● Prompt 1
Answer these questions from the abstract on the MoS2 quantum dot probe:
(a) Which three techniques were used to show that the BODIPY-M-MoS2 QDs had formed?
(b) Over what concentration range of cysteine did the probe give a linear ratiometric response?
(c) In which cells was the probe used to image intracellular GSH levels?
● Prompt 2
Decide whether each statement agrees with the abstract on the MoS2 quantum dot probe, and quote the words that decide it:
(a) The adsorbed L-Cys-BODIPY molecules strongly quenched the fluorescence of the M − MoS2 QDs.
(b) L-cysteine-conjugated BODIPY has a higher molar absorption coefficient than L-Cys-BODIPY.
(c) The BODIPY-M-MoS2 QDs resisted photobleaching well.

● Given text
-------------------------
L-cystine-linked BODIPY-adsorbed monolayer MoS2 quantum dots for ratiometric fluorescent sensing of biothiols based on the inner filter effect

Abstract

This study fabricated a dual-emission probe consisting of monolayer MoS2 quantum dots (M − MoS2 QDs) and L-cystine-linked boron-dipyrromethene (L-Cys-BODIPY) molecules for ratiometric sensing of biothiols, thiol product-related enzyme reactions, and ratiometric imaging of glutathione (GSH)-related reactions in HeLa cells. The formation of L-Cys-BODIPY-adsorbed M − MoS2 QDs (named as BODIPY-M-MoS2 QDs) was demonstrated by comparing them with M − MoS2 QDs using transmission electron microscopy, atomic force microscopy, and X-ray photoelectron spectroscopy. The BODIPY-M-MoS2 QDs exhibited dual-emission bands, excellent biocompatibility, and good resistance to photobleaching. It was found that the adsorbed L-Cys-BODIPY molecules rarely quenched the fluorescence of M − MoS2 QDs, and meanwhile, they were self-quenched by π-π stacking between each BODIPY backbones. The presence of biothiols induced the reduction of weakly fluorescent L-Cys-BODIPY to strongly fluorescent of L-cysteine-conjugated BODIPY. Since having a much higher molar absorption coefficient than L-Cys-BODIPY, the liberated L-cysteine-conjugated BODIPY behaved as an effective inner filter to absorb the excitation light and subsequently quenched the fluorescence of M − MoS2 QDs. The appearance of L-cysteine-conjugated BODIPY could barely affected to the fluorescence lifetime of M − MoS2 QDs, confirming the inner filter effect of L-cysteine-conjugated BODIPY onto the fluorescence of M − MoS2 QDs. The present probe not only provided a linear ratiometric response to 1–10 mM GSH, 1–10 μM cysteine, and 1–10 μM of homocysteine but also remarkably showed the ratiometric detection of thiol products from the reactions of 1–900 units L−1 S-adenosylhomocysteine (SAH) hydrolase and SAH as well as 1–850 units L−1 GSH reductase and disulfide GSH. Additionally, the present probe was well-suited for ratiometric imaging of intracellular GSH levels in non-treated and drug-treated HeLa cells.
-------------------------
● Listed records

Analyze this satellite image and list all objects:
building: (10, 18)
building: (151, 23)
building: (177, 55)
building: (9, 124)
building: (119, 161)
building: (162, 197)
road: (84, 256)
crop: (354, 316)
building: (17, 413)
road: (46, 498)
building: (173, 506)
-------------------------
● Answer section 1
(a) Transmission electron microscopy, atomic force microscopy, and X-ray photoelectron spectroscopy.
(b) 1–10 μM.
(c) HeLa cells, both non-treated and drug-treated.

● Answer section 2
(a) No: "the adsorbed L-Cys-BODIPY molecules rarely quenched the fluorescence of M − MoS2 QDs"
(b) Yes: "having a much higher molar absorption coefficient than L-Cys-BODIPY"
(c) Yes: "good resistance to photobleaching"